+++ Input material +++

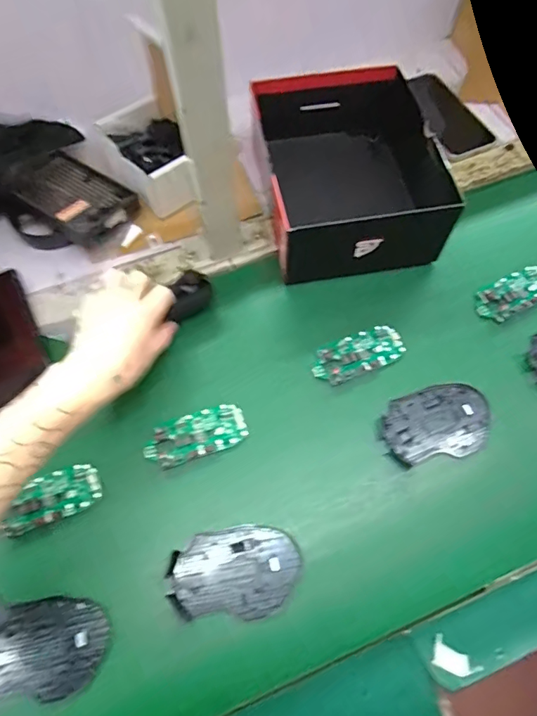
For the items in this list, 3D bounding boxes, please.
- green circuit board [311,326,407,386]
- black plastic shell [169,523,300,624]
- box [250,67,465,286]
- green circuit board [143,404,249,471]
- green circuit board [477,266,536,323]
[{"bbox_3d":[0.096,-0.005,0.499,0.100,0.017,0.044,-22,67,-9],"label":"green circuit board"},{"bbox_3d":[-0.030,0.192,0.418,0.114,0.013,0.073,-6,65,-1],"label":"black plastic shell"},{"bbox_3d":[0.099,-0.228,0.561,0.206,0.091,0.252,-8,65,-2],"label":"box"},{"bbox_3d":[-0.073,0.079,0.469,0.100,0.013,0.044,-20,66,-8],"label":"green circuit board"},{"bbox_3d":[0.284,-0.074,0.537,0.099,0.010,0.044,-27,67,-11],"label":"green circuit board"}]

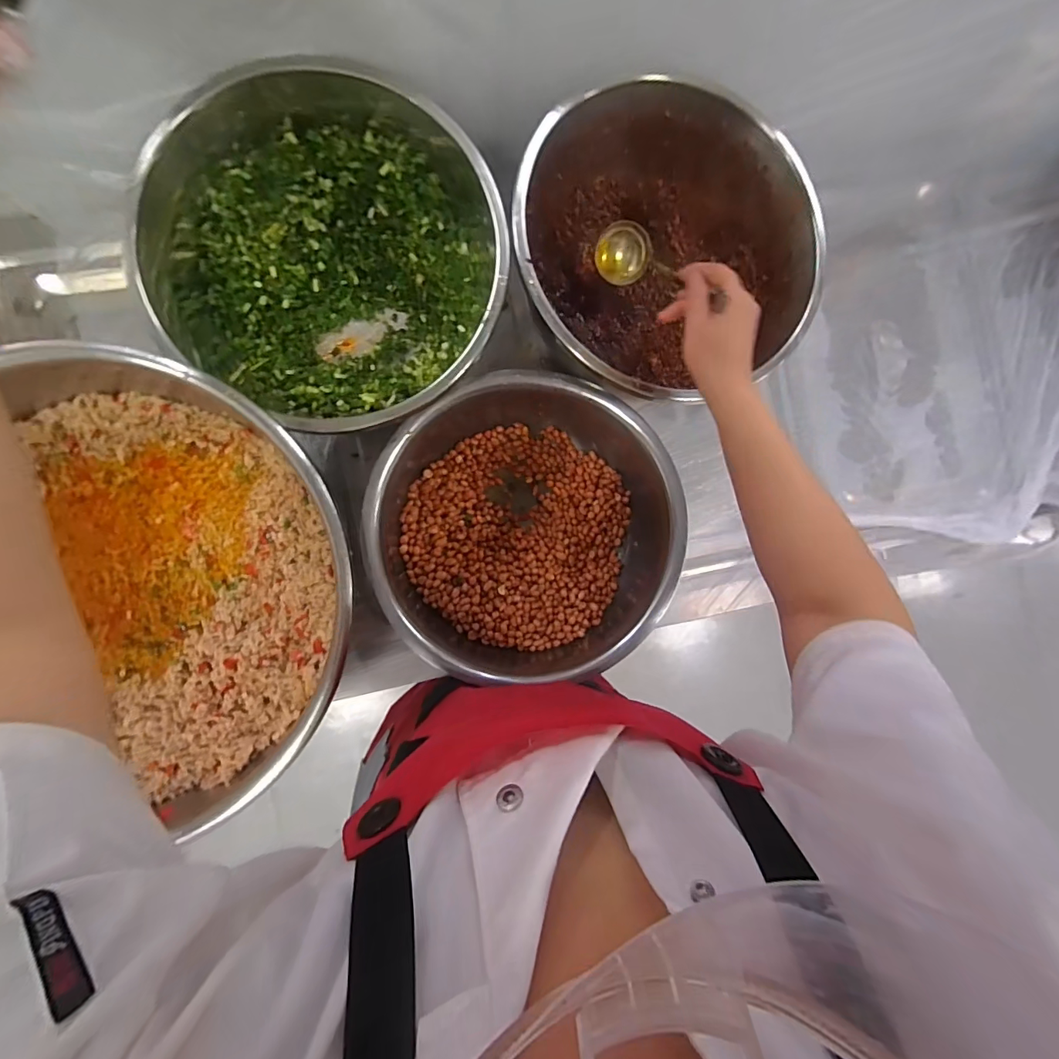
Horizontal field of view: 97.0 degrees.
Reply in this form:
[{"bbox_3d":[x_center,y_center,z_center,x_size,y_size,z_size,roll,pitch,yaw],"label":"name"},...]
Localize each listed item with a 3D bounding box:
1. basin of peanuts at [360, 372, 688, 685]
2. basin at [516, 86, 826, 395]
[{"bbox_3d":[-0.008,-0.003,0.573,0.337,0.129,0.333,0,88,-6],"label":"basin of peanuts"},{"bbox_3d":[0.177,-0.324,0.567,0.272,0.124,0.310,-25,91,-6],"label":"basin"}]

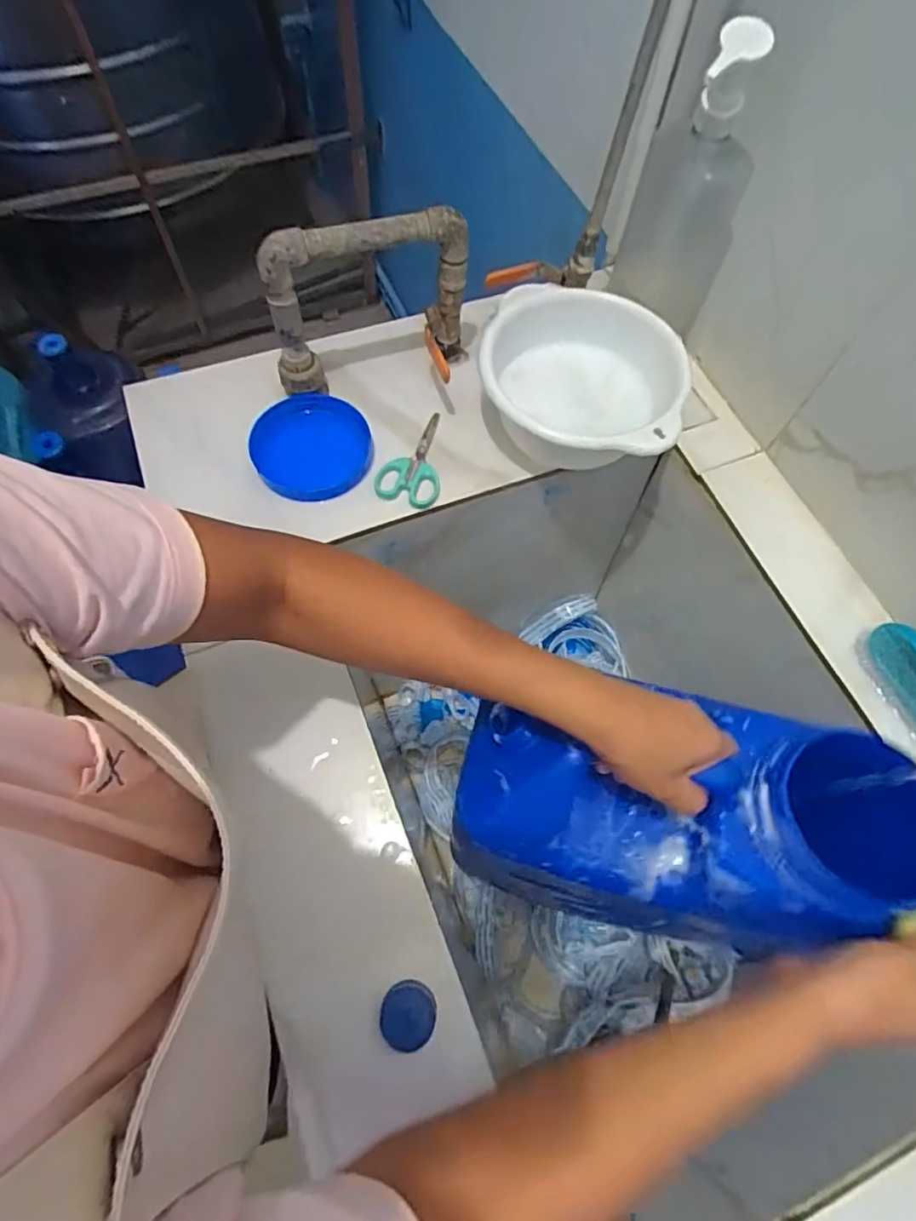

+++

● **What to work on**
State how many lines in the entries above hold the word "bounding", with no further text.

● **Your response**
2